= Nathan Glick =

American artist and illustrator

Nathan H. Glick (June 10, 1912 – October 16, 2012) was an American artist and illustrator best known for his work as a combat artist depicting aerial battles in World War II. He also worked as art director for Progressive Farmer magazine, and as the illustrator of several books on early Alabama history.

Glick was born in Leeds, Alabama in 1912 but finished high school in Montgomery. He continued his art studies under Eric Pape and George Ennis in New York City and studied animal anatomy under James L. Clarke at the American Museum of Natural History.
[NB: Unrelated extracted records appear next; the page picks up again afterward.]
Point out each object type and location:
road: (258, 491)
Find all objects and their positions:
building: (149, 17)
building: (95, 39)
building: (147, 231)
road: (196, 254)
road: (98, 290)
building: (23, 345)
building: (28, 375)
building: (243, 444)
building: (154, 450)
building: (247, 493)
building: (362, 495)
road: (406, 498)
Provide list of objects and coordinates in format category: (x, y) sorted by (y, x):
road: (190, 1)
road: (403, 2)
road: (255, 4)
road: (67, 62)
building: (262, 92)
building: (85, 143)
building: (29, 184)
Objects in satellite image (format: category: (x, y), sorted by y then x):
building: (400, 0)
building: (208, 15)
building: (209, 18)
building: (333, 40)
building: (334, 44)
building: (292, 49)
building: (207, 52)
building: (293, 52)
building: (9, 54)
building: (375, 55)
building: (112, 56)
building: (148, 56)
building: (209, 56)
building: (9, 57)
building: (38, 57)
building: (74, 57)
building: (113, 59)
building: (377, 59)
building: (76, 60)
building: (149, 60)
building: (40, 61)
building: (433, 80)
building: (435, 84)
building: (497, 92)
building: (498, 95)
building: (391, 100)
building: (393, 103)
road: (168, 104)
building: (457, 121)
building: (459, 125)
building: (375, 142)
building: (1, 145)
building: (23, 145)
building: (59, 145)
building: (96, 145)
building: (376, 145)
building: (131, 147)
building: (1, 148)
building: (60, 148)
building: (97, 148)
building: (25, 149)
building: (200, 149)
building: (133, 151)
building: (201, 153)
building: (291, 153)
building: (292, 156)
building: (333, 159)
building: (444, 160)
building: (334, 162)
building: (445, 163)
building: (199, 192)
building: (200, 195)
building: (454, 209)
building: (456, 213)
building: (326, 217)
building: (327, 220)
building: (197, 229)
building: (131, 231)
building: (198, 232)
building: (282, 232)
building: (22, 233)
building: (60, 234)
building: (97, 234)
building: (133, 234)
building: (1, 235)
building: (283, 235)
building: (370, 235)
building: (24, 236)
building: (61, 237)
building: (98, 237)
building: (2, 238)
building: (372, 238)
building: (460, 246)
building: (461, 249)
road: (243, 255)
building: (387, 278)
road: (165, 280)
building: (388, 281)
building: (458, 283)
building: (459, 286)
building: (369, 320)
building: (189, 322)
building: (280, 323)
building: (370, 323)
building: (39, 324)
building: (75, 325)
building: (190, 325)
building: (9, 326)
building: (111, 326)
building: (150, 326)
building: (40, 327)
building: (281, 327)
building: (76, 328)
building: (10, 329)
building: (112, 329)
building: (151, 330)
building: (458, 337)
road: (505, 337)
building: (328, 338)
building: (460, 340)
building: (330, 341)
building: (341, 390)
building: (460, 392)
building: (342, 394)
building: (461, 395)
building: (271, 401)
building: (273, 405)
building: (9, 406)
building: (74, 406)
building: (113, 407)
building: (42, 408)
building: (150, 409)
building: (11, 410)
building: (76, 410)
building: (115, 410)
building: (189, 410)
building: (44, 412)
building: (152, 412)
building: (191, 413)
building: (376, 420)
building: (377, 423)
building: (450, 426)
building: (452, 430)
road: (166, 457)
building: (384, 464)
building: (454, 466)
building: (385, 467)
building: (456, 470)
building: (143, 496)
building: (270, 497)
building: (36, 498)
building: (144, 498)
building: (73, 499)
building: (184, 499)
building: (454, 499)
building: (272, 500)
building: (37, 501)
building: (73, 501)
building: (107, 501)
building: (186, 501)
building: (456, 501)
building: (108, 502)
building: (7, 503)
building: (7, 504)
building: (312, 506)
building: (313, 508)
During the 1930s, Glick was art director for Paragon Press, a small publisher which issued history works by Alabama state archivist Marie Bankhead Owen. She also commissioned him to design the scenes cast in bronze for the doors of Alabama's 1940 Alabama Department of Archives and History building.

During World War II, Glick was assigned as combat artist for the Ninth Air Force. He created dramatic scenes of combat in the skies of North Africa, France, India and the South Pacific. The Air Force's public relations department distributed his drawings for publication in Yank, Stars and Stripes, The Illustrated London News, Life and Parade.

After the end of the war, Glick returned to Birmingham and took a job as art director and illustrator for Progressive Farmer, retiring in 1977. He continued to contribute illustrations of Alabama history to books and helped create a series of fourteen murals for the United States Forest Service's Forest Heritage Center in Broken Bow, Oklahoma. His drawings, lithographs and paintings are also sold through private galleries.

The "Nathan Glick Lifetime Achievement Award for Aviation Art" created by Birmingham's Southern Museum of Flight is named in his honor.